From what I understand, maybe this perception is wrong, the Muslim faith has women cover their bodies to 'protect them' from the lustful gazes of men. To me that just seems illogical. If these men are unable to control themselves then they should cover their eyes. They should confront themselves as to why they are unable to view attractive women as equal, thoughtful beings. Self-improvement is a pretty vital concept of any religion, people are meant to cultivate higher thoughts and purer personalities. Why would women have to cover themselves up, instead of men learning to deal with their animalistic desires. There have been comments about how wearing few clothes is a signpoint of barbarity, but a man who is still so deeply subject to his base desires is far closer to a beast, in my opinion. Just to be clear, I understand these kind of principles aren't isolated to the Islamic faith alone, I just chose it as an example as it has been mentioned several times.

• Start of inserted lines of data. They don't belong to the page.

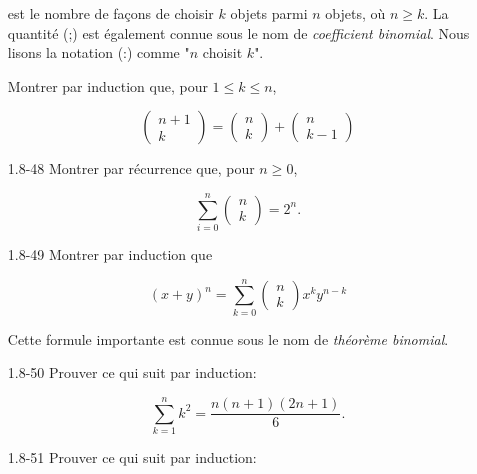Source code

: \documentclass[10pt,twoside,a4paper]{book}
\begin{document}
\begin{enumerate}
  \noindent
  est le nombre de façons de choisir $k$ objets parmi $n$ objets, où $n \geq k$. La quantité (;) est également connue sous le nom de \textit{coefficient binomial}. Nous lisons la notation (:) comme "$n$ choisit $k$".
  
  \noindent
  Montrer par induction que, pour $1 \leq k \leq n$,

  \begin{equation}
    \begin{pmatrix}
      n+1 \\
      k 
    \end{pmatrix} =
    \begin{pmatrix}
      n \\
      k 
    \end{pmatrix} +
    \begin{pmatrix}
      n \\
      k-1 
    \end{pmatrix}
  \end{equation}
  \item[1.8-48] Montrer par récurrence que, pour $n \geq 0$,
  
  \begin{equation*}
    \sum_{i=0}^{n} \begin{pmatrix}
      n \\
      k 
    \end{pmatrix} =2^n.
  \end{equation*}
  \item[1.8-49] Montrer par induction que
  
  \begin{equation}
    (x+y)^n = \sum_{k=0}^{n} \begin{pmatrix}
      n \\
      k 
    \end{pmatrix} x^k y^{n-k}
  \end{equation}

  \noindent
  Cette formule importante est connue sous le nom de \textit{théorème binomial}.


  \item[1.8-50] Prouver ce qui suit par induction:
  
  \begin{equation*}
    \sum_{k=1}^{n}k^2 = \frac{n(n+1)(2n+1)}{6}.
  \end{equation*}
  \item[1.8-51] Prouver ce qui suit par induction:
  

\end{enumerate}
\end{document}
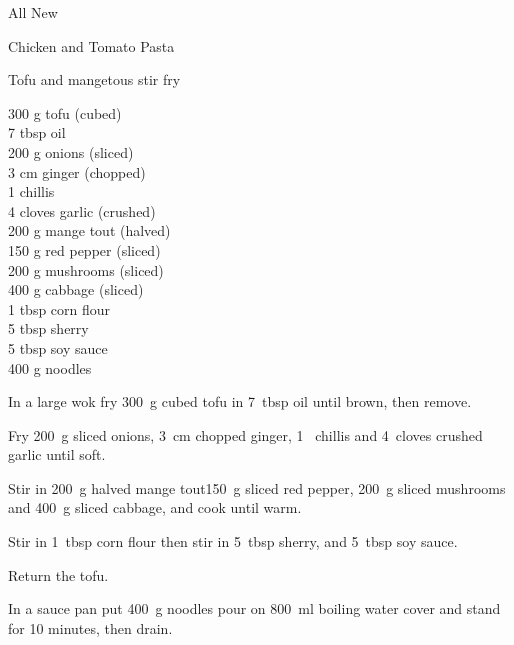 \begin{menu}{All New}
\begin{recipe}{2}{Chicken and Tomato Pasta}
\begin{instructions}
    \end{instructions}
    \end{recipe}%
  
    \begin{recipe}{2}{Tofu and mangetous stir fry}%
    
		\begin{ingredients}
		300 g tofu (cubed) \\
	7 tbsp oil  \\
	200 g onions (sliced) \\
	3 cm ginger (chopped) \\
	1  chillis  \\
	4 cloves garlic (crushed) \\
	200 g mange tout (halved) \\
	150 g red pepper (sliced) \\
	200 g mushrooms (sliced) \\
	400 g cabbage (sliced) \\
	1 tbsp corn flour  \\
	5 tbsp sherry  \\
	5 tbsp soy sauce  \\
	400 g noodles  \\
	
		\end{ingredients}
	
	
    \begin{instructions}
    \item 
        In a large wok fry
        300~g cubed tofu
        in
        7~tbsp  oil
        until brown, then remove.
      \item 
        Fry 200~g sliced onions,        
        3~cm chopped ginger,
        1~  chillis
        and
        4~cloves crushed garlic
        until soft.
      \item 
        Stir in
        200~g halved mange tout150~g sliced red pepper,
        200~g sliced mushrooms
        and
        400~g sliced cabbage,
        and cook until warm.
      \item 
        Stir in 1~tbsp  corn flour
        then stir in
        5~tbsp  sherry,
        and
        5~tbsp  soy sauce.
      \item 
        Return the tofu.
      \item 
      In a sauce pan
      put
      400~g  noodles
      pour on
      800~ml  boiling water
      cover and stand for 10 minutes, then drain.
    

\end{instructions}
\end{recipe}
\end{menu}
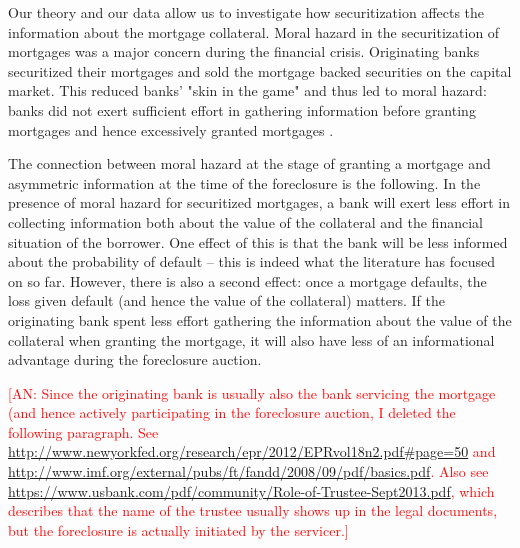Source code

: \documentclass[11pt,twopage]{article}
\newcommand{\AN}[1]{\textcolor{red}{[AN: #1]}}
\begin{document}
%

Our theory and our data allow us to investigate how securitization affects the information about
the mortgage collateral. Moral hazard in the securitization of mortgages was a major
concern during the financial crisis.  Originating banks securitized
their mortgages and sold the mortgage backed securities on the capital market.
 This reduced banks' "skin in the
game" and thus led to moral hazard:
banks did not exert sufficient effort in gathering information before
granting mortgages and hence excessively granted mortgages \cite[see][]{mian2009consequences,dewatripont2010balancing,keys2008did}.

The connection between moral hazard at the stage of granting a
mortgage and asymmetric information at the time of the foreclosure is
the following. In the presence of moral hazard for securitized
mortgages, a bank will exert less effort in collecting information
both about the value of the collateral and the financial situation of
the borrower. One effect of this is that the bank will be less
informed about the probability of default -- this is indeed what the
literature has focused on so far. However, there is also a second
effect: once a mortgage defaults, the loss given default (and hence
the value of the collateral) matters. If the originating bank spent
less effort gathering the information about the value of the collateral
when granting the mortgage, it will also have less of an informational
advantage during the foreclosure auction.

\AN{Since the originating bank is usually also the bank servicing the mortgage 
(and hence actively participating in the foreclosure auction, I deleted the following paragraph. See 
\url{http://www.newyorkfed.org/research/epr/2012/EPRvol18n2.pdf#page=50} 
 and
\url{http://www.imf.org/external/pubs/ft/fandd/2008/09/pdf/basics.pdf}. Also see 
\url{https://www.usbank.com/pdf/community/Role-of-Trustee-Sept2013.pdf}, which describes that
the name of the trustee usually shows up in the legal documents, but the foreclosure is actually
initiated by the servicer.}

\end{document}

To summarise, yes, I want legal equality in terms of my rights and my job opportunities. But I want more than that. I want to recieve the same respect that a man would give any fellow man. I don't think that is so ridiculous. I want to feel safe. I want to wear clothes that I think look nice, regardless of how they might look to others, without being labelled as a slut. And you know what, I want to be as sexually promiscious as I damn well please because frankly it is no other individuals business but my own. When I get married, I expect my partner to pull his weight in the rearing of our children and household work, and to never expect me to check my own career ambitions. And if things don't work out and we make each other unhappy, then I don't want to be trapped in a depressing relationship for the rest of my life simply because some people believe I have a duty to sacrifice all my own hopes, dreams and happiness for the sake of others. As the child of divorced parents I wouldn't wish them back together for all the world, I want them to be happy and they couldn't do that when they were together. I understand that there are ingrained, biological roles that women are bound to play, but my entire being revolts against the idea of being told by any what I should do or wear, or who I should be.
As a woman I shouldn't have to fit myself around men's perceptions of me, of how men want me to behave, because that does not make us equals. In summary, in response to those comments made by (for example, saviour) what puts you in such an enlightened position as a man to tell me to shape my entire being around what you expect of a 'respectable' woman? Frankly, it just makes me contemptuous of anybody who could believe that. You look down on women who dress too 'sexy'? I look down on imbeciles who would judge a person on something so superficial.